Saved entries
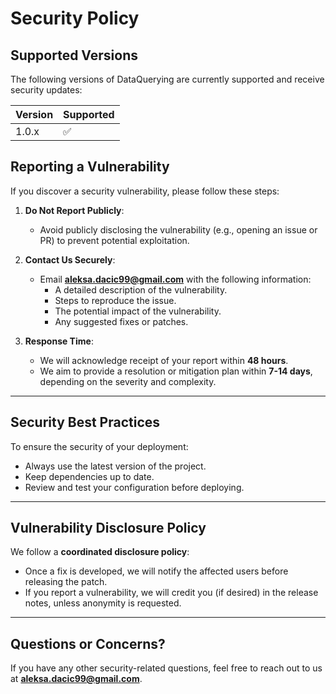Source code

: # Security Policy

## Supported Versions

The following versions of DataQuerying are currently supported and receive security updates:

| Version | Supported          |
|---------|--------------------|
| 1.0.x   | :white_check_mark: |

## Reporting a Vulnerability
If you discover a security vulnerability, please follow these steps:

1. **Do Not Report Publicly**:
   - Avoid publicly disclosing the vulnerability (e.g., opening an issue or PR) to prevent potential exploitation.

2. **Contact Us Securely**:
   - Email **[aleksa.dacic99@gmail.com](mailto:aleksa.dacic99@gmail.com)** with the following information:
     - A detailed description of the vulnerability.
     - Steps to reproduce the issue.
     - The potential impact of the vulnerability.
     - Any suggested fixes or patches.

3. **Response Time**:
   - We will acknowledge receipt of your report within **48 hours**.
   - We aim to provide a resolution or mitigation plan within **7-14 days**, depending on the severity and complexity.

---

## Security Best Practices

To ensure the security of your deployment:
- Always use the latest version of the project.
- Keep dependencies up to date.
- Review and test your configuration before deploying.

---

## Vulnerability Disclosure Policy

We follow a **coordinated disclosure policy**:
- Once a fix is developed, we will notify the affected users before releasing the patch.
- If you report a vulnerability, we will credit you (if desired) in the release notes, unless anonymity is requested.

---

## Questions or Concerns?

If you have any other security-related questions, feel free to reach out to us at **[aleksa.dacic99@gmail.com](mailto:aleksa.dacic99@gmail.com)**.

TASK TO COMPLETE
Transcribe the lines above exactly, setting aside any picture among them.

ANSWER AREA
Source code

: # Security Policy

## Supported Versions

The following versions of DataQuerying are currently supported and receive security updates:

| Version | Supported          |
|---------|--------------------|
| 1.0.x   | :white_check_mark: |

## Reporting a Vulnerability
If you discover a security vulnerability, please follow these steps:

1. **Do Not Report Publicly**:
   - Avoid publicly disclosing the vulnerability (e.g., opening an issue or PR) to prevent potential exploitation.

2. **Contact Us Securely**:
   - Email **[aleksa.dacic99@gmail.com](mailto:aleksa.dacic99@gmail.com)** with the following information:
     - A detailed description of the vulnerability.
     - Steps to reproduce the issue.
     - The potential impact of the vulnerability.
     - Any suggested fixes or patches.

3. **Response Time**:
   - We will acknowledge receipt of your report within **48 hours**.
   - We aim to provide a resolution or mitigation plan within **7-14 days**, depending on the severity and complexity.

---

## Security Best Practices

To ensure the security of your deployment:
- Always use the latest version of the project.
- Keep dependencies up to date.
- Review and test your configuration before deploying.

---

## Vulnerability Disclosure Policy

We follow a **coordinated disclosure policy**:
- Once a fix is developed, we will notify the affected users before releasing the patch.
- If you report a vulnerability, we will credit you (if desired) in the release notes, unless anonymity is requested.

---

## Questions or Concerns?

If you have any other security-related questions, feel free to reach out to us at **[aleksa.dacic99@gmail.com](mailto:aleksa.dacic99@gmail.com)**.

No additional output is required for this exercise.